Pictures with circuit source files
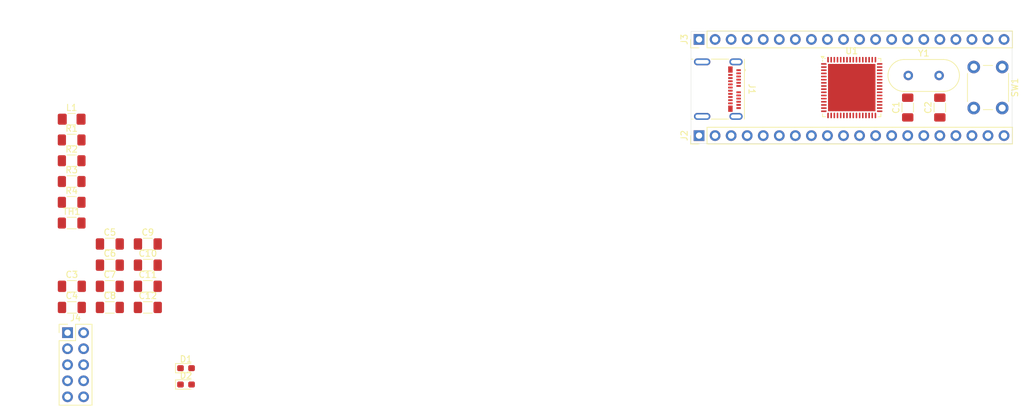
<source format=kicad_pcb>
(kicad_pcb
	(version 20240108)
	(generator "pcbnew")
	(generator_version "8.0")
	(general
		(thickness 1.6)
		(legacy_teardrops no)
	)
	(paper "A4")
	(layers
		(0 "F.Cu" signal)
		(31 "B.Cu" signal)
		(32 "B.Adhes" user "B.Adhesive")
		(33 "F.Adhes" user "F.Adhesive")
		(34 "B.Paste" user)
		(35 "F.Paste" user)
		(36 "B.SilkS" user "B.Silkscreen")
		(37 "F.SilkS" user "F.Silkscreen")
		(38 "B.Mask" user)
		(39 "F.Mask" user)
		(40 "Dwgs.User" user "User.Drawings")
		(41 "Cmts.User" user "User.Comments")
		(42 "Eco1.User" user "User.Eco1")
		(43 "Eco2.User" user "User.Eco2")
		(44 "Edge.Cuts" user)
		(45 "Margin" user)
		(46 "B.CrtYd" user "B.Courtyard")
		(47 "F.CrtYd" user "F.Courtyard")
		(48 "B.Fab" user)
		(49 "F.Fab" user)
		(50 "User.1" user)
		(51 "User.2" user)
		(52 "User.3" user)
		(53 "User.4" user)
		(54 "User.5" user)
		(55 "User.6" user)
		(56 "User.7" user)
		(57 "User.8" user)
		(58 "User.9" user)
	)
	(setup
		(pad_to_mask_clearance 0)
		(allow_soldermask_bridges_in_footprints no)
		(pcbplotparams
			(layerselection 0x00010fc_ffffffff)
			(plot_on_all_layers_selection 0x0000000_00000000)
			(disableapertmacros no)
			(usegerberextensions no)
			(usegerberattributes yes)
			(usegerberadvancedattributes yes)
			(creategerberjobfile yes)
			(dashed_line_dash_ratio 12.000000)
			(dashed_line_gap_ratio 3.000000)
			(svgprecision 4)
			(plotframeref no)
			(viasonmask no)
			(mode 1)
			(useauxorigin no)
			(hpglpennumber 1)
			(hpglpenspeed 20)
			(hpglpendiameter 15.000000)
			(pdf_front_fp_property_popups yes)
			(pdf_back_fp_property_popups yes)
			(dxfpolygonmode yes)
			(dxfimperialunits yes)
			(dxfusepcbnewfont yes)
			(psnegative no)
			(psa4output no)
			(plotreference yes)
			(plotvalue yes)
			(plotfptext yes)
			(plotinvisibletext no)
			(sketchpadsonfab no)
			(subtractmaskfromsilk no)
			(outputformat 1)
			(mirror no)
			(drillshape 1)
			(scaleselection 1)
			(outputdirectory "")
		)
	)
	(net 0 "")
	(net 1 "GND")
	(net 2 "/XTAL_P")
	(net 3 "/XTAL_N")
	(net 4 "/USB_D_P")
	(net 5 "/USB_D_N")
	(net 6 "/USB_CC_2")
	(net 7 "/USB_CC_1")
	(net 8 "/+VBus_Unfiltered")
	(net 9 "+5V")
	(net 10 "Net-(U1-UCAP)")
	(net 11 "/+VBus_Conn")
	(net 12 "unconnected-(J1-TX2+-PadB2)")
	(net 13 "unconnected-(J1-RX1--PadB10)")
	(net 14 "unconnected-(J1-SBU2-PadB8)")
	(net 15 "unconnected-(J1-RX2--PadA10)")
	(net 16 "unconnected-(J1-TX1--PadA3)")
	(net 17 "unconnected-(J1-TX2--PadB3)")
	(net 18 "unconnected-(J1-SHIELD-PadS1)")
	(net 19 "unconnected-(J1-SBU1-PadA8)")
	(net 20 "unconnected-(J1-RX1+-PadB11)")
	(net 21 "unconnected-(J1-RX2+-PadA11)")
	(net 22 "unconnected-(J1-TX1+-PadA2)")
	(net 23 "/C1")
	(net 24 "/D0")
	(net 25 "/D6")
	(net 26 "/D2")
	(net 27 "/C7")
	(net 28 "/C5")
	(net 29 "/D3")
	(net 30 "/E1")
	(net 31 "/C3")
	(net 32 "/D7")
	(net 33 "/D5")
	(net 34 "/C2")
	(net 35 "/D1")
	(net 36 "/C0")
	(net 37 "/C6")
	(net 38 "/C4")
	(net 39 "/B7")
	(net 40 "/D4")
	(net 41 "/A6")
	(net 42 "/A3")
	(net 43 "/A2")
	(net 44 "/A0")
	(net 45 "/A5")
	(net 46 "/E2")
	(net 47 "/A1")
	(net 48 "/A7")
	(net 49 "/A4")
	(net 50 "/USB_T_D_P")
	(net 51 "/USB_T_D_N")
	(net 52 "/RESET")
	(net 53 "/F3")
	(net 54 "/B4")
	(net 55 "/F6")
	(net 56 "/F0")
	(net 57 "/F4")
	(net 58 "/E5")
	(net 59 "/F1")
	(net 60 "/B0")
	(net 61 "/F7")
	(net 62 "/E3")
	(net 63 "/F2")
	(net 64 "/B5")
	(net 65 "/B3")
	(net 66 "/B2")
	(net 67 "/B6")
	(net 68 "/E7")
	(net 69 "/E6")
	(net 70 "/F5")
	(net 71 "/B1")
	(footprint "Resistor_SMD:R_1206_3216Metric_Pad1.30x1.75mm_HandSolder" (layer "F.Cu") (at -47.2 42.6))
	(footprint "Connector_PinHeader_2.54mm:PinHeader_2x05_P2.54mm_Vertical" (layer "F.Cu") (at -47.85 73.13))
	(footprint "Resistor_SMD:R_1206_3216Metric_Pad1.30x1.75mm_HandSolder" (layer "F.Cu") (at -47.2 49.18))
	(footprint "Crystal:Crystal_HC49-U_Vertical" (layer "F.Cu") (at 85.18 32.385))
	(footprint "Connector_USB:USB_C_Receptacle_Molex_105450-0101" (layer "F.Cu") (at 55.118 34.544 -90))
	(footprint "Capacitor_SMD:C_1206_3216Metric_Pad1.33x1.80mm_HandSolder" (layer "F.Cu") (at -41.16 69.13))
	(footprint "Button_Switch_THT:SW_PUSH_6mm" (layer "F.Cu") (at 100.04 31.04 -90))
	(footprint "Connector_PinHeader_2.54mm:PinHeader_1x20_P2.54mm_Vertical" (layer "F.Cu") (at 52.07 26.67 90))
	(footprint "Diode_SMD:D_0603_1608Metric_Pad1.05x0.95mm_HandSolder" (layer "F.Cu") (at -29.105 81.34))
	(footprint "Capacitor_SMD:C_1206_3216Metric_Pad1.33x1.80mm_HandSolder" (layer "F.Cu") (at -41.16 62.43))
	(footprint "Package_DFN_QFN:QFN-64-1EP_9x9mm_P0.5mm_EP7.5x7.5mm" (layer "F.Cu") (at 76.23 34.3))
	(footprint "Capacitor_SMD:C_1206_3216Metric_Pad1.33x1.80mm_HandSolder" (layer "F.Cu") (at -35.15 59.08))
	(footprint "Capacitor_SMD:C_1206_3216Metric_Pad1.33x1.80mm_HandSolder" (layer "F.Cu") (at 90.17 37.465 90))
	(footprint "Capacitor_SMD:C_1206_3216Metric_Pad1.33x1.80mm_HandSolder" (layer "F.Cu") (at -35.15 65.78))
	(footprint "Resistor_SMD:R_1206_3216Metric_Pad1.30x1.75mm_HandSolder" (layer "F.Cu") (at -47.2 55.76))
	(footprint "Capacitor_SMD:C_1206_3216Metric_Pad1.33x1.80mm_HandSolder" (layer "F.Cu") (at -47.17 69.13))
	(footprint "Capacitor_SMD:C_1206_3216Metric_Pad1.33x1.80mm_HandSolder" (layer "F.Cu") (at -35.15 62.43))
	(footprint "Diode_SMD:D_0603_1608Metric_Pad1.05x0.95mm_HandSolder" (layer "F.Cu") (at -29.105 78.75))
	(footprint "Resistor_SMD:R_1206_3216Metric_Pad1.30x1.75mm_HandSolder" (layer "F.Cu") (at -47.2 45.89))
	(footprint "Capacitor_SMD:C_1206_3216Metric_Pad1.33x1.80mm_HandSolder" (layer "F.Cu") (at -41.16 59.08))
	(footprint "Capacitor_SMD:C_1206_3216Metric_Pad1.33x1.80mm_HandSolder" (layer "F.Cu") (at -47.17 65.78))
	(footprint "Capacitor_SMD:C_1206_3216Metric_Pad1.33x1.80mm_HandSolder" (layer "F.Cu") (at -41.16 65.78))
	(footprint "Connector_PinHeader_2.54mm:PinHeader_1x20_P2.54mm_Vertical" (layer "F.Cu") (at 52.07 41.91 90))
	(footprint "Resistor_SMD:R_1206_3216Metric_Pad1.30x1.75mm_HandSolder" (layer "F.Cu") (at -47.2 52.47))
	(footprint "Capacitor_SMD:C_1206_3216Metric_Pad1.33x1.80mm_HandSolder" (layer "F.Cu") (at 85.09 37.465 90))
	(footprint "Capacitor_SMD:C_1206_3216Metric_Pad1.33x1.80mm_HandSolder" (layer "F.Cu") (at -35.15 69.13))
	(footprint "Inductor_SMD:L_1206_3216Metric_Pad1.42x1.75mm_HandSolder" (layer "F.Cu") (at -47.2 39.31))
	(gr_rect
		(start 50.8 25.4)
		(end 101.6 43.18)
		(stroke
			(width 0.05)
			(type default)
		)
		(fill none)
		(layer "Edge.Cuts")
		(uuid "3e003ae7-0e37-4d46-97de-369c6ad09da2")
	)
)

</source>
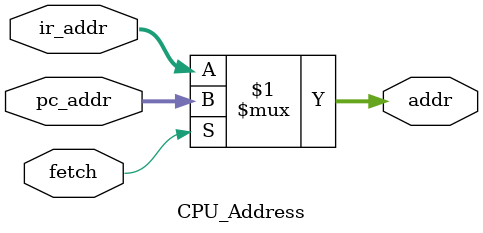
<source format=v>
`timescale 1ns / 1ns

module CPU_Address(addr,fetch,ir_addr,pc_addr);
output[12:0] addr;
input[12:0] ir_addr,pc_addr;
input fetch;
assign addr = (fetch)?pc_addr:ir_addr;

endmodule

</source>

### [What needs to be done]
Once the line with "52.07 41.91 90))" is found in the records above, print exactly that line and every line after it through the line with "(at -47.2 52.47))".

### [Task response]
	(footprint "Connector_PinHeader_2.54mm:PinHeader_1x20_P2.54mm_Vertical" (layer "F.Cu") (at 52.07 41.91 90))
	(footprint "Resistor_SMD:R_1206_3216Metric_Pad1.30x1.75mm_HandSolder" (layer "F.Cu") (at -47.2 52.47))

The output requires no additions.